TO-DO ITEM: Collect each line below that contains the string "shown" and reproduce those lines unchanged.
══ SUPPLIED INFORMATION ══
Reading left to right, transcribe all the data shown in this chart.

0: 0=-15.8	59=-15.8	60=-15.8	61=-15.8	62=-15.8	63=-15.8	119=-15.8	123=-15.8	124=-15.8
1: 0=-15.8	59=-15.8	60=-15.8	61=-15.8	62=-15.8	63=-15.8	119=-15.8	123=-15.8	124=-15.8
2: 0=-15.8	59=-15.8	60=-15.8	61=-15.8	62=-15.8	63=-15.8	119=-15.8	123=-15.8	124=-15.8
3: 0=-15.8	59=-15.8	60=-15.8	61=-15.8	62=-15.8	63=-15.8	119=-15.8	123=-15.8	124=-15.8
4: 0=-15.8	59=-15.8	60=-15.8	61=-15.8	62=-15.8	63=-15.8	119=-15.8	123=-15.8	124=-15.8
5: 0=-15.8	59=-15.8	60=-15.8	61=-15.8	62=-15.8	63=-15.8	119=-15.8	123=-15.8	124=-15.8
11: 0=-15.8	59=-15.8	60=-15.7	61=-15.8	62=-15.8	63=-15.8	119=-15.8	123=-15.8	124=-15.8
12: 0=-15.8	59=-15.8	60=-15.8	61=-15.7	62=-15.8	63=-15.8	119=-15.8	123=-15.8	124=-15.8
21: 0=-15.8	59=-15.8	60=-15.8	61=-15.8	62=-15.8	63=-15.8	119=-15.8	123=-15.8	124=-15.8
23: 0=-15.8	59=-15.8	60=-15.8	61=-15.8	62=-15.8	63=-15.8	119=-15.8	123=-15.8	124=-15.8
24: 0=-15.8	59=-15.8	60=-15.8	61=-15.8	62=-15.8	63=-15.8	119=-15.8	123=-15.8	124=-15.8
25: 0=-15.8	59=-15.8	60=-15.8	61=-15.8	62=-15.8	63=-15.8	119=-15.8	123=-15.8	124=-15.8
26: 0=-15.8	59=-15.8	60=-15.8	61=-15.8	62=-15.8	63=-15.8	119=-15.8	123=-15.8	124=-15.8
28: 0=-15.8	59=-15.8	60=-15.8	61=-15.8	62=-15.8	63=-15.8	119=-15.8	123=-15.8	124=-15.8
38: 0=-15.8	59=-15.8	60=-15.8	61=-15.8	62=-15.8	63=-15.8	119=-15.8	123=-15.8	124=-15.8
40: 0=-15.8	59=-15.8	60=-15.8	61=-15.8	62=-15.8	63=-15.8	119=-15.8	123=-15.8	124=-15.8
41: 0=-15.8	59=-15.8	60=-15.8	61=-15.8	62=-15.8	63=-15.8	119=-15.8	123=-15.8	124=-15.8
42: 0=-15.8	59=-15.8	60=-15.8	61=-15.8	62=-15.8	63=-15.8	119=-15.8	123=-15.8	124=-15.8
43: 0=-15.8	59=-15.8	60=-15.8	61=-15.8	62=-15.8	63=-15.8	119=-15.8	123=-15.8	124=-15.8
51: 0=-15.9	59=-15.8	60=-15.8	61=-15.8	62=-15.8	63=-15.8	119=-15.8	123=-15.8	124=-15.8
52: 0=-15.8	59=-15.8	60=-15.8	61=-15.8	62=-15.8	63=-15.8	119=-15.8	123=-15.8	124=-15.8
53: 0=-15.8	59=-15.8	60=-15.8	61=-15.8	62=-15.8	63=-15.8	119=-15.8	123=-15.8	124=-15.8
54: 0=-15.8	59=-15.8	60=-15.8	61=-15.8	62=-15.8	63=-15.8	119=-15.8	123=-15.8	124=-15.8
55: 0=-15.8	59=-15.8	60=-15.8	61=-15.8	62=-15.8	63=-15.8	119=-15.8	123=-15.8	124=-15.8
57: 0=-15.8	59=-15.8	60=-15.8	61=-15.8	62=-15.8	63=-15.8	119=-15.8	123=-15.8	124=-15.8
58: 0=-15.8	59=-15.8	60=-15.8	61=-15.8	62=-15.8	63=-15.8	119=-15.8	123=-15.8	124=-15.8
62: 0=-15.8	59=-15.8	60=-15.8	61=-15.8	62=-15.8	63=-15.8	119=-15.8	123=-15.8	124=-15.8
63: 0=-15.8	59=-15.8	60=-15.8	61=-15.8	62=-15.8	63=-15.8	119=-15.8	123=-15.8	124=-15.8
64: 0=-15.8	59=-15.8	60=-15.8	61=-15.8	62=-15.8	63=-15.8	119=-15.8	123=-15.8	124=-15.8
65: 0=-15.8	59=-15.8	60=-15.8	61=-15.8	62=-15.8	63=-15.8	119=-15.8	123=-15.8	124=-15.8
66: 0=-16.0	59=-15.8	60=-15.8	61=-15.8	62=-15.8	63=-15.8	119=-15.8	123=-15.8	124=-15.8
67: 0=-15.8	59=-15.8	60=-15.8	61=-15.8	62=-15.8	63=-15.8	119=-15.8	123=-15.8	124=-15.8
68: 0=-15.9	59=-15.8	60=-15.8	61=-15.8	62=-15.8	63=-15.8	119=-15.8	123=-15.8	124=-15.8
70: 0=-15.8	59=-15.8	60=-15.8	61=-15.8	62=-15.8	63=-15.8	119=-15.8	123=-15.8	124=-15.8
═══
ANSWER TO THE PROBLEM:
Reading left to right, transcribe all the data shown in this chart.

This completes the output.